Updated on: 11/14/2019
Crash Test Dummies are getting supersized just in time for a Halloween candy binge.
The average American is bigger than ever before. Sure, we’re taller (we have an inch of height over our 1960s counterparts), but we’re also fatter. A typical thirty-something male’s body-mass index is 29, which is just one point away from obese. The tools we use to compensate for this increase of size have to adjust as well.
That means that the crash test dummies (you know, these guys) have to gain some weight.
This is overdue. The overweight and the obese are involved in more car crashes. This is a natural result of America’s increasing weight and suburbanization. But current crash test dummies weigh 168 pounds, while the average American male weighs 27 pounds more than that.
This biggest concern is that safety harnesses are built for thinner people. The harnesses that protect a thin person might injure overweight and obese travelers. A bigger person sits in a car differently than a slim traveler. Their additional flesh positions their body so that impacts affect various body parts more than a person who can comfortably fit into a car’s seats. Overweight women, for instance, have a higher chance of suffering internal damage from a car crash with current safety harnesses.
Has anyone tried making the opposite argument that a little added padding could cushion drivers and passengers?

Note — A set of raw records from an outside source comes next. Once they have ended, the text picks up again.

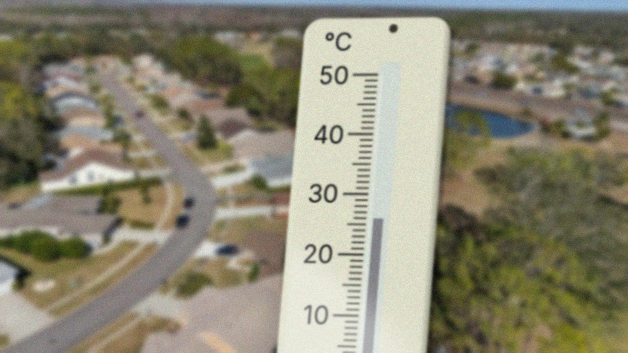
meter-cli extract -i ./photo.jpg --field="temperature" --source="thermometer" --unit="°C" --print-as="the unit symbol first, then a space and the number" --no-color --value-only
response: °C 26
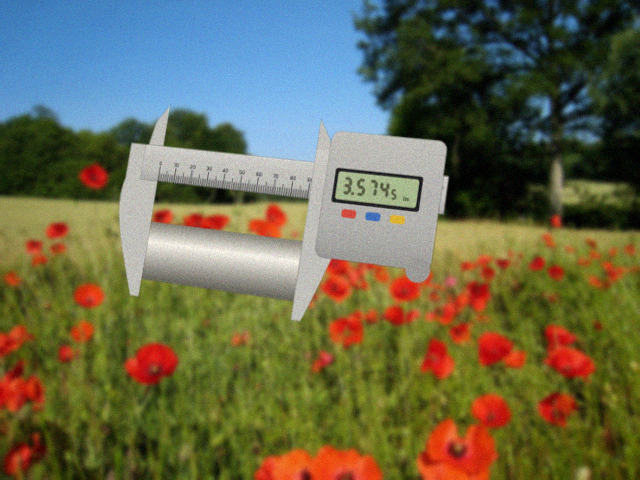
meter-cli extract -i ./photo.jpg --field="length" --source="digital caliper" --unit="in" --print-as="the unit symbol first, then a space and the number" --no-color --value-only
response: in 3.5745
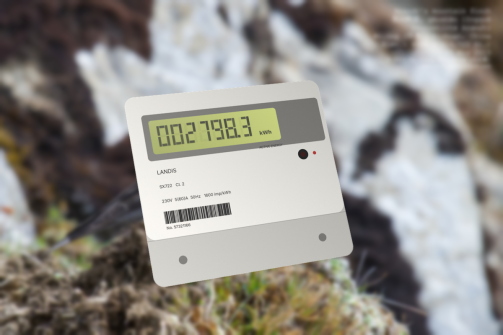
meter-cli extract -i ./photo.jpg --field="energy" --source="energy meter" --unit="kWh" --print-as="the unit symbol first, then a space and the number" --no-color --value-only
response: kWh 2798.3
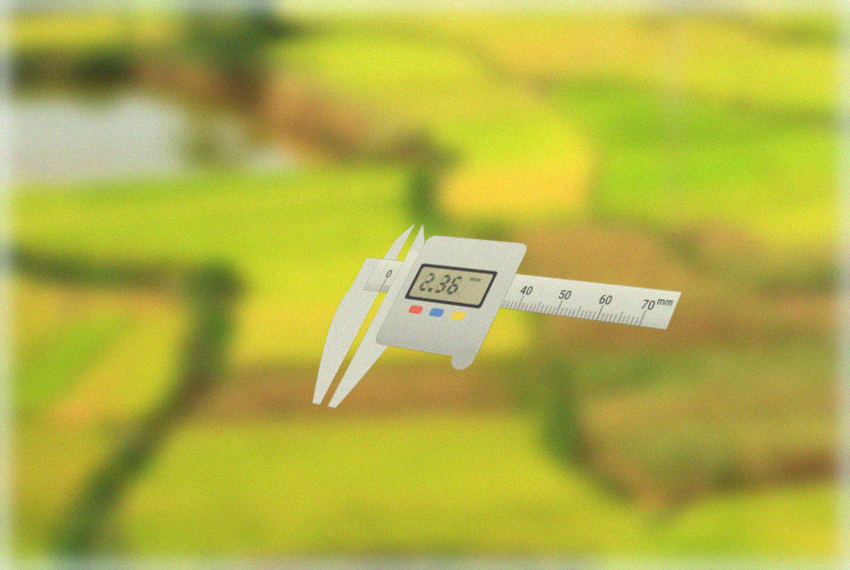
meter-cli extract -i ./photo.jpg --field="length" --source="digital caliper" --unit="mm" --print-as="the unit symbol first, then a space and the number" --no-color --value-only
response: mm 2.36
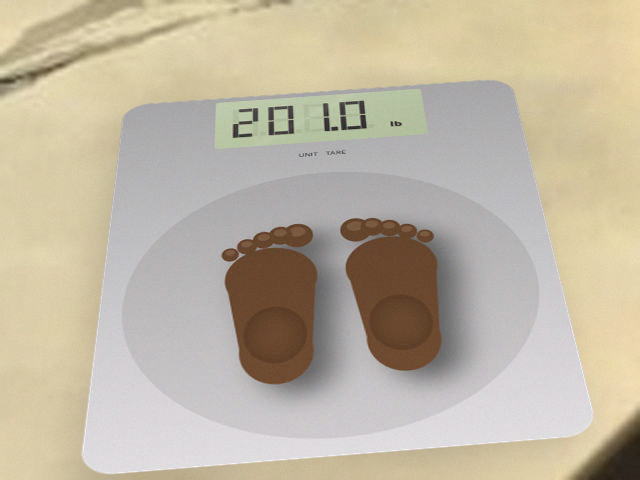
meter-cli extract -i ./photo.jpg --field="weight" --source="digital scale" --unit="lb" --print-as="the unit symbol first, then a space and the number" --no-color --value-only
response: lb 201.0
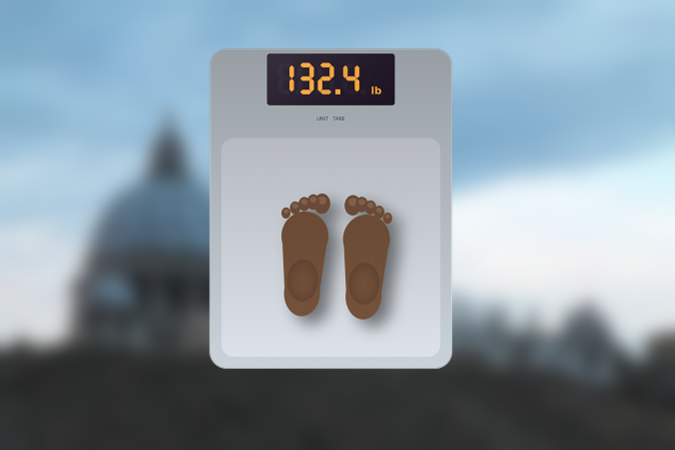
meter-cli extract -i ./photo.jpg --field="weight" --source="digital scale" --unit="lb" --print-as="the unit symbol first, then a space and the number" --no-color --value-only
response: lb 132.4
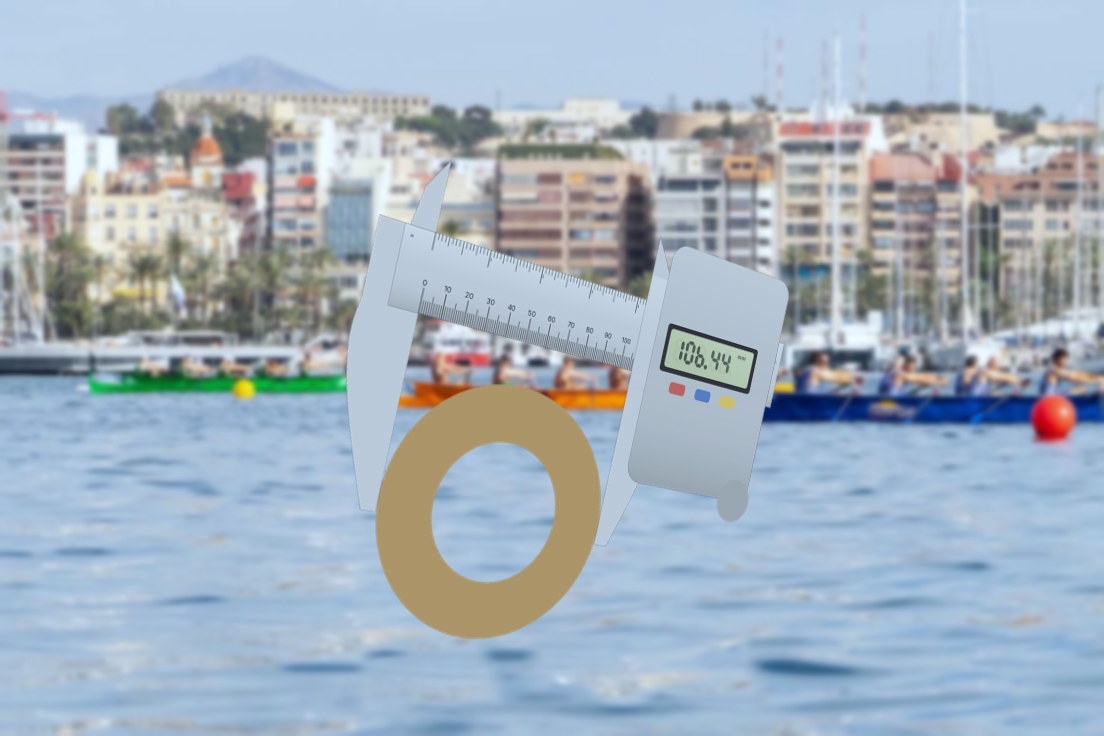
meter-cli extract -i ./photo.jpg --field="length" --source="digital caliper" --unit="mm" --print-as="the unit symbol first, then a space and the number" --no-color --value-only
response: mm 106.44
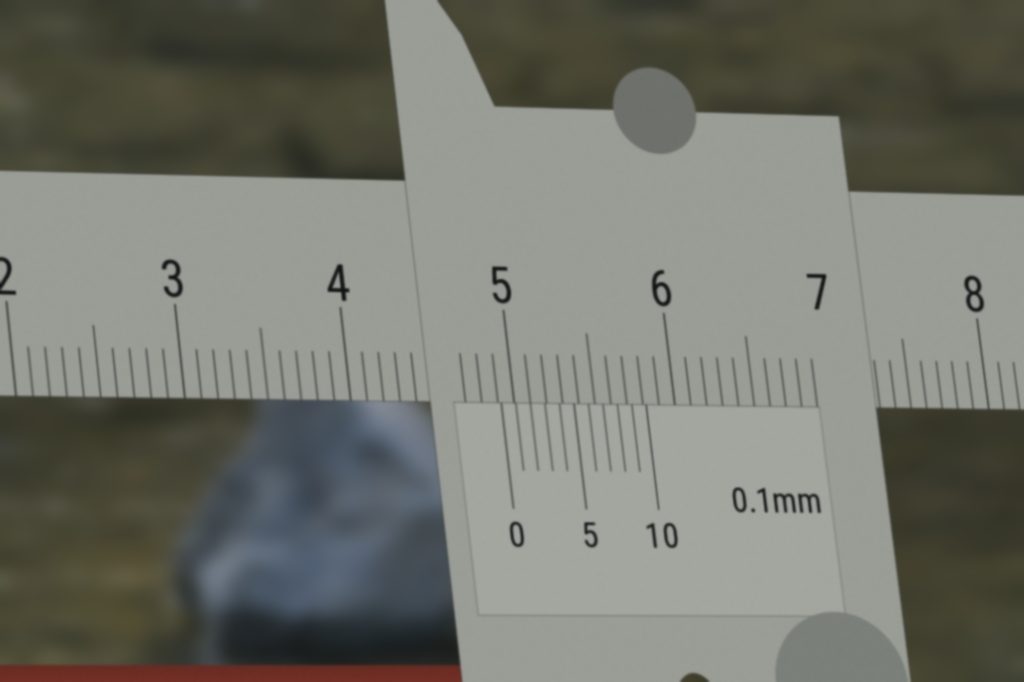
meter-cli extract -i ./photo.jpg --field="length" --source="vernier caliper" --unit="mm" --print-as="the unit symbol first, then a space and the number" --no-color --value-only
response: mm 49.2
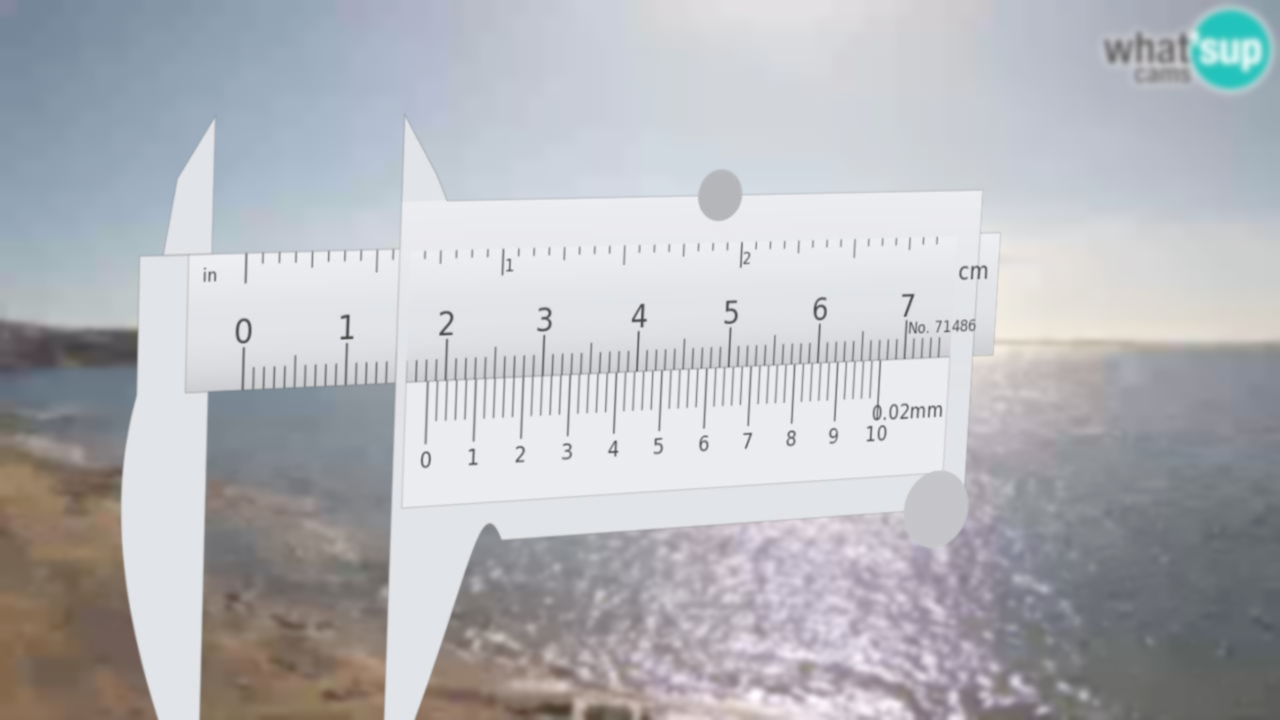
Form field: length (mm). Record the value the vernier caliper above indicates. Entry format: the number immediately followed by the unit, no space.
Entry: 18.2mm
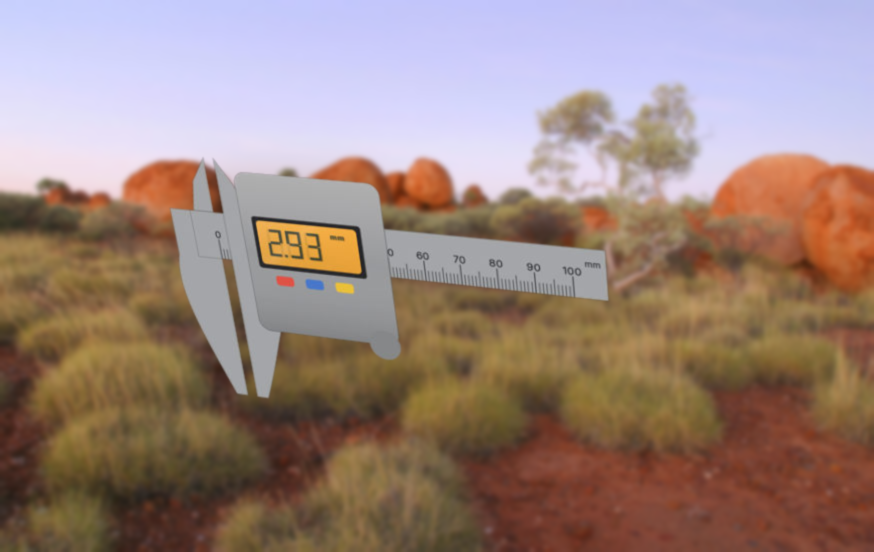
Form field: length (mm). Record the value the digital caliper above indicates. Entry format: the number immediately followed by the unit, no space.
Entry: 2.93mm
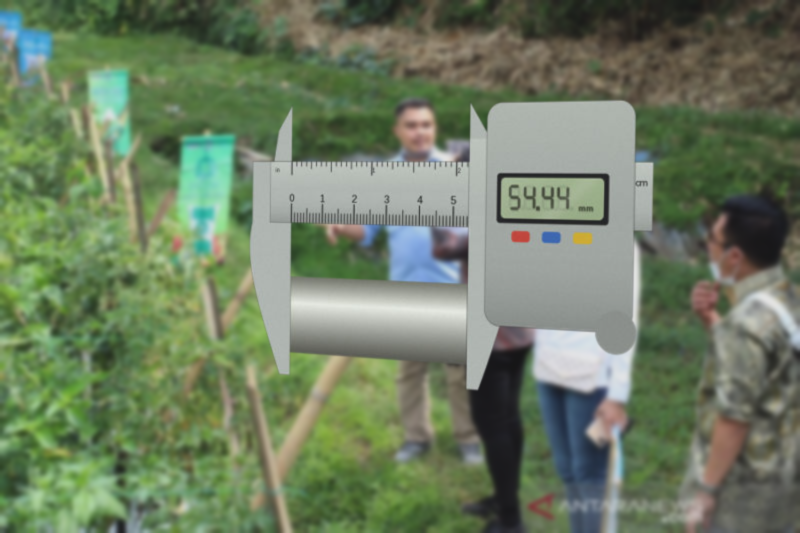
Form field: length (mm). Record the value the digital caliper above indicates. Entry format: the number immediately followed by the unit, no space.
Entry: 54.44mm
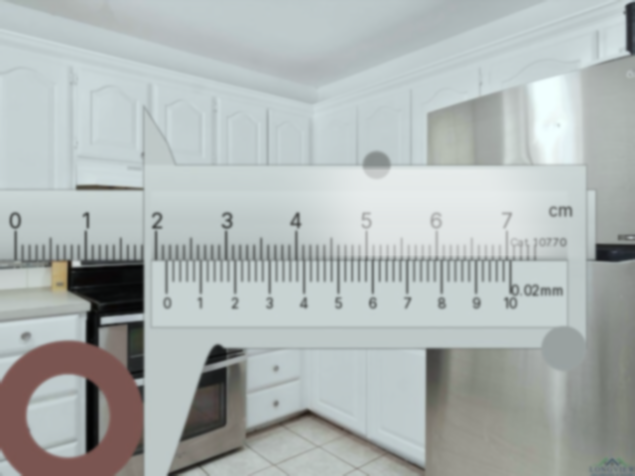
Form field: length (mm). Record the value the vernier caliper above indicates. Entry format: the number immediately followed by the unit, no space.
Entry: 21.5mm
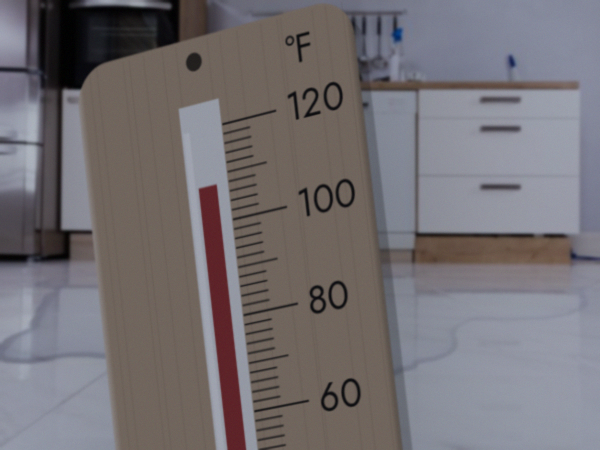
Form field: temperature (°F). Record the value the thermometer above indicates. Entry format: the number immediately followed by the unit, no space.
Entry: 108°F
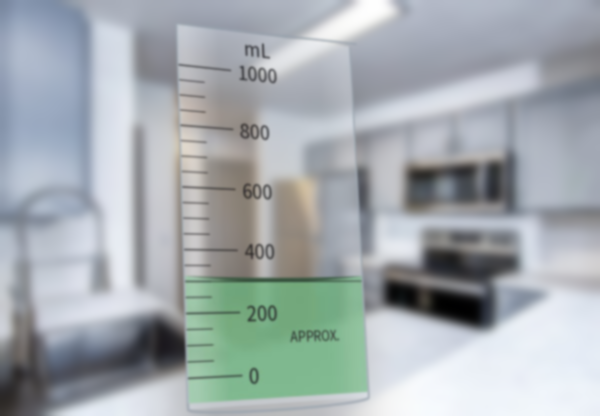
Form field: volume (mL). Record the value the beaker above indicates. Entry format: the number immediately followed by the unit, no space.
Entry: 300mL
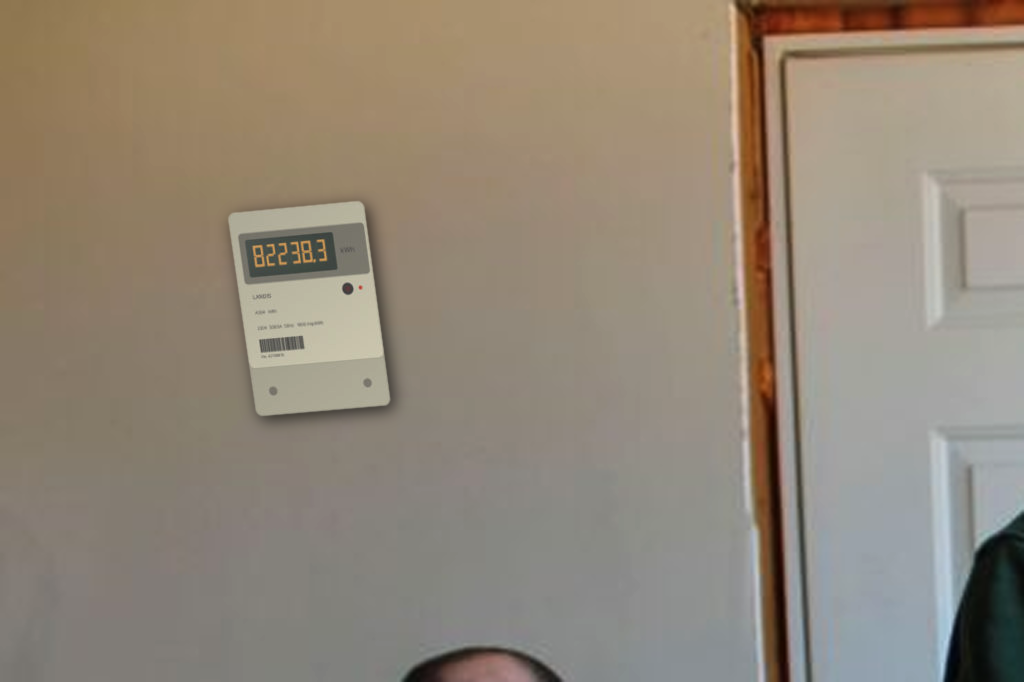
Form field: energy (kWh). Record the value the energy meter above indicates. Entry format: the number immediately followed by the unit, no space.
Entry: 82238.3kWh
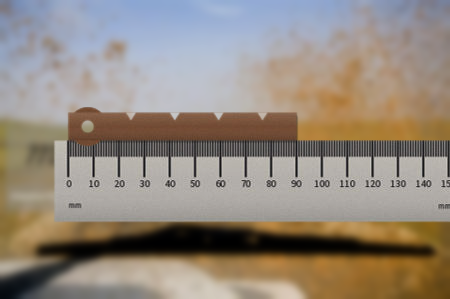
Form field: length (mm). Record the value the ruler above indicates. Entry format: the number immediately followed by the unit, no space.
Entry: 90mm
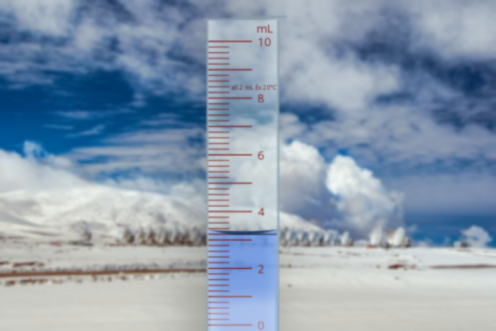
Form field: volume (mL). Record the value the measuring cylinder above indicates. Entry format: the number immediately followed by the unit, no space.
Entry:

Allegedly, a 2013 study by the Michigan Transportation Institute researchers Spivak and Rupp found that fat men fair better in car accidents, but there is no evidence of this article (the argument was that additional adipose tissue—or fat—absorbs the energy from a crash more efficiently). And, even if it does is exist, there are a few more articles that indicate when overweight and obese people get in car accidents their injuries are more severe.